Design - Music
Nova-111 uses a simple 3-layer dynamic music system based on how many enemies on are close by. If there are 0 enemies close then only the Base Layer 0 plays. This is usually some bass and pads with possibly some melodies played every once and a while. If there is 1 enemy close by then the Tension Layer 1 fades in over top of Base Layer 0 with some light percussion and maybe another harmony element. If things are getting real and there are 2+ enemies on the screen then Tension Layer 2 fades in over top of the other two layers with some heavier percussion (usually Euclidean based) and more harmony elements. In some cases the Tension Layer 2 will fade out Layers 0 and parts of 1 but that is on a per track basis and can be heard more in World 3 where the music is a bit "stranger" and there is bigger contrast between Layers 0 and 2.
All in all the music for Nova-111 is made of of small simple loops that gain movement and interest from the dynamics of gameplay. If the player sitting around not moving or near enemies, the music will stay pretty chill and hopefully unobtrusive. If the player is moving around a lot the music should have nice ups and downs like any normal track while at the same time hinting and influencing the players behaviour by letting them know enemies are near. It may be a little bit "video game-y" to have the music fade in and out based on enemies being close but I really really don't care because this is a video game. I intentionally wanted Nova-111 to sound like a video game, which is something I will discuss more when we get to sound effects.
The music was also made in short, simple loops for pragmatic reasons. As an indie game that was potentially going to be (and is going to be) on a handheld console; performance and memory was an issue. So instead of writing 5+ minute long looping tracks that would take up precious memory; I felt we could take advantage of our audio engine FMOD Studio and have the engine take these fragments and turn them into the song much like Ableton Live had when I first composed the tracks. Additionally: given the relative inexperience of all of us devs involved; I did not want to make a complex music system that would bite the project down the road due to design, memory, size, or performance reasons. I feel like we made the right choice, although now I know we would have been able to handle a system much more complex even if the game didn't warrant it.
Due to the fiscal realities of an indie studio porting the game to multiple consoles; FMOD Studio is only used for the PC/Mac versions. PC/Mac were the ones I had direct involvement in and am looking forward to hearing how great of an admittedly difficult job Funktronic Labs and porting developer Curve Studios did moving the audio over to consoles.
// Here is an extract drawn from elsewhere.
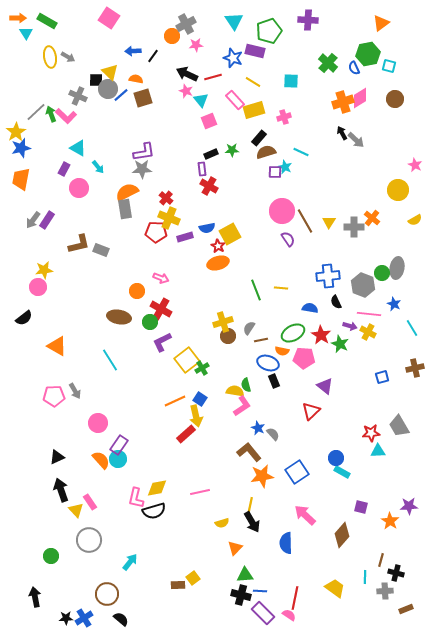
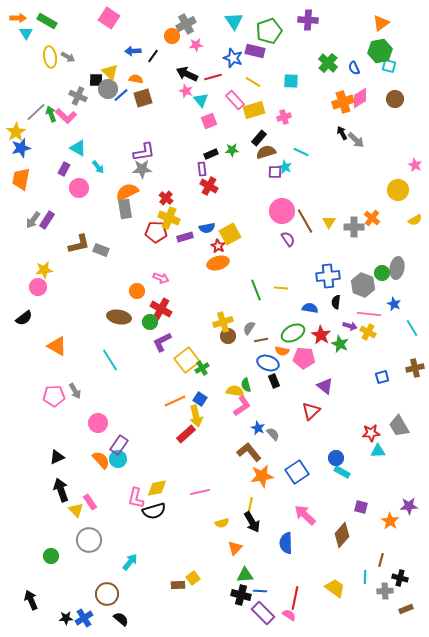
green hexagon at (368, 54): moved 12 px right, 3 px up
black semicircle at (336, 302): rotated 32 degrees clockwise
black cross at (396, 573): moved 4 px right, 5 px down
black arrow at (35, 597): moved 4 px left, 3 px down; rotated 12 degrees counterclockwise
The sound design in Nova-111 was also a real treat because again; I had free reign to make whatever I wanted (with some light direction and revision suggestions of course).
Design - SFX
Like I alluded to before; I wanted the sound effects to sound like a video game. By this I don't mean annoyingly repetitive, lo-fi, of "bleepy". I wanted the sounds to be clear, enjoyable, iconic, and read well. I am a big fan of Japanese sound design in Mega Man X, Final Fantasy, and Mario games and I have an interest in sound design in anime. In all those cases the sound design is simple, with few (if any) variation, and an emphasis on sounding cool and reading clearly.
With Nova I focused on having just 1 cool sound for each action and either: breaking it into pieces and adding independent pitch variation on each part, or just pitch/volume variation on the single asset. Some sounds that will get heard a bunch like rock explosions, impacts, fire explosions, and damage glitches there is a lot more asset variation. But I always wanted a chomper enemy to sound like a chomper enemy so the player has a clear read on what is happening. Additionally; time, space, and performance were factors in deciding which elements should get more variations vs others. But ultimately it came down to if the game would feel better with more or less of the varied sounds and I think variation does not always equal a better experience.
At the beginning of the project I also focused on the ship; the Nova-111 having mechanical non-organic sounds and all the enemies having organic sounds. Most enemies are made up of fruit squishes, my voice, bubbles, and other non-metal sounds. Whereas the Nova-111 and its abilities are all metallic, synthetic, or in some way "not squishy". This philosophy shifted slightly when we added some more robotic/inorganic obstacles/enemies but even in these cases there are some organic elements to those creatures.